Once he understood the rationale for extended reading sessions, he blocked off multiple hours to finish the book and saw what I meant. Although he did not become a zealous romance reader, he has gone on to enjoy a handful of other recommendations, including Eloisa James’s Duchess By Night (2008).

This is not to say that romance cannot be savored slowly or considered carefully, or that it’s only good if you rush. A great book lends itself to scrutiny and multiple readings, and romances are no exception. Indeed, one of my aims is to promote close reading within a marginalized genre.

Such careful reading entails attention not only to the individual elements of a text but to their cumulative effect. To analyze romance, as with any other literature, it is necessary to account for both a given text’s aims and the various strategies it deploys to achieve those aims. The way we read can make us more or less attuned to those strategies.
Sustained reading won’t work for everyone. Indeed, there are plenty of romance enthusiasts who read incrementally, either due to time constraints or to make a pleasurable reading experience last. I suspect that many of them are versed enough in the genre and its codes to hold onto that romantic tension between readings, whereas novices may struggle.

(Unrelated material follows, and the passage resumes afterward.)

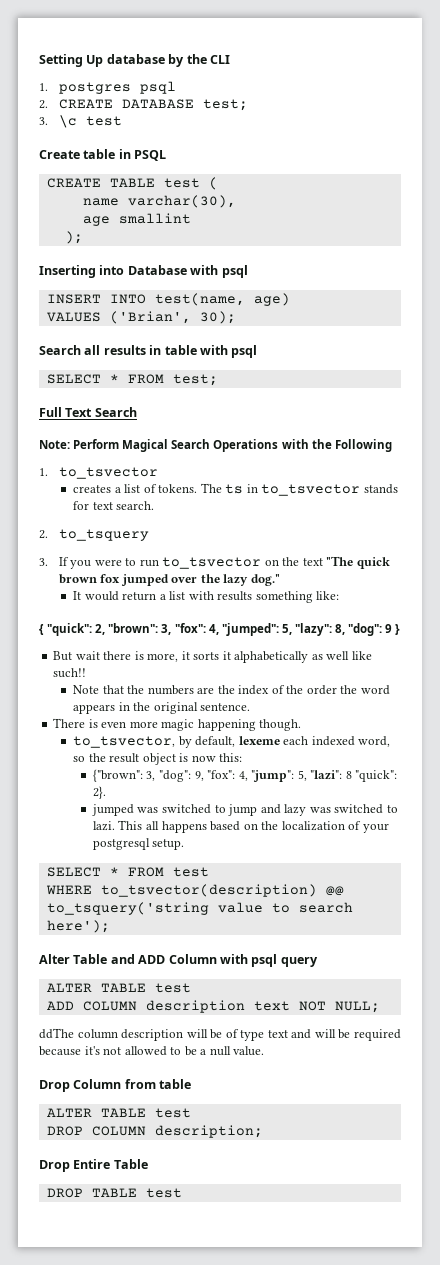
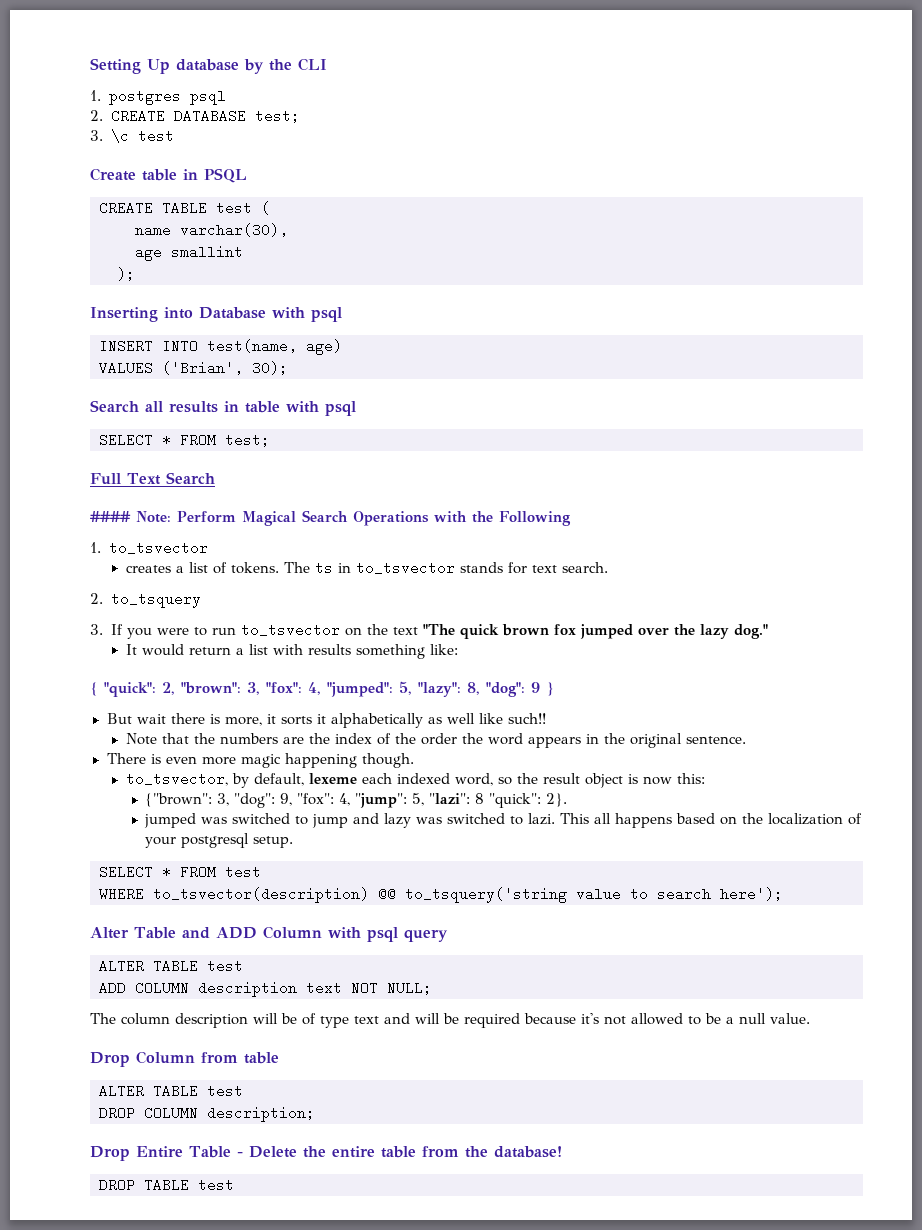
(137, 412) none -> [90,511,131,522] ####
[39,1028,74,1039] ddThe -> [90,1013,116,1024] The
(148, 1164) none -> [236,1146,562,1158] - Delete the entire table from the database!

If you have made a stab at reading romance but found yourself wondering what all the fuss was about, there are a couple of plausible explanations. The most likely is that you were reading a dud, of which there is no shortage. But it is worthwhile to ask yourself whether the problem may not lie, at least partially, in a disconnect between your scholarly or professional reading habits and the romance genre’s invitation to devour the book in one gulp.

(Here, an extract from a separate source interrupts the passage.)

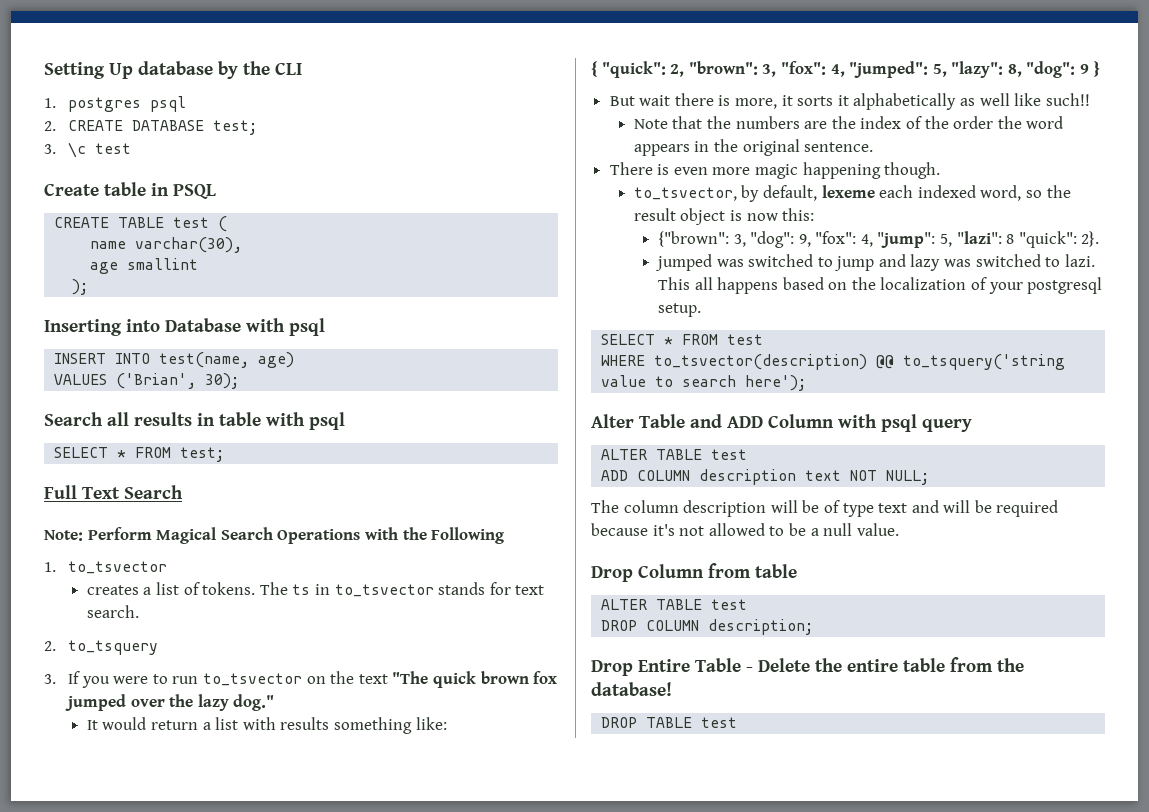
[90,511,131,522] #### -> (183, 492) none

  1. It's not just a disconnect between scholarly/academic ways of reading and the type of reading romance invites, though, is it? It's the VALUE placed on the two different kinds of reading. I have a strong memory of reading E. M. Forster's ASPECTS OF THE NOVEL, and having him denigrate the kind of reading that focuses primarily on "and then, and then." If we accept the invitation romance offers, the fear that we might be asked to return the cultural capital card we've earned by learning how to close read hovers...

  2. I've been thinking a lot about your comment all week. You're absolutely right to signal the value attributed to different kinds of reading, particularly in some traditional academic circles, and the anxiety that those trained in close reading may feel in embracing the "dive in" approach.

    I suspect that some people who would denigrate reading for plot may not actually be very good at it. I've spoken to a couple of people who struggled to identify the tension in a romance novel. That doesn't mean the tension isn't present; these readers just don't perceive it. It may be a question of being so attuned to the trees that they miss the forest. But derision toward a readerly attitude of "what next, what next?" can make a critic or scholar blind to the literary strategies that are generating the tension. A tremendous amount of craft goes into creating a book that is a real page-turner, but if we tune out that kind of reading it's much harder to give a robust explanation of the literary strategies deployed to achieve this end. In the end I think we are still close readers, we just have an additional approach at our disposal.

  3. Oh, I'm definitely on your side here, Anne. But I think romance scholars have to be aware of the value judgments that the academy itself has bred in its members (in part to justify its own existence) and be prepared to offer arguments, like the one you offer here, to address fears of losing cultural capital by reading in a different way than they've been taught.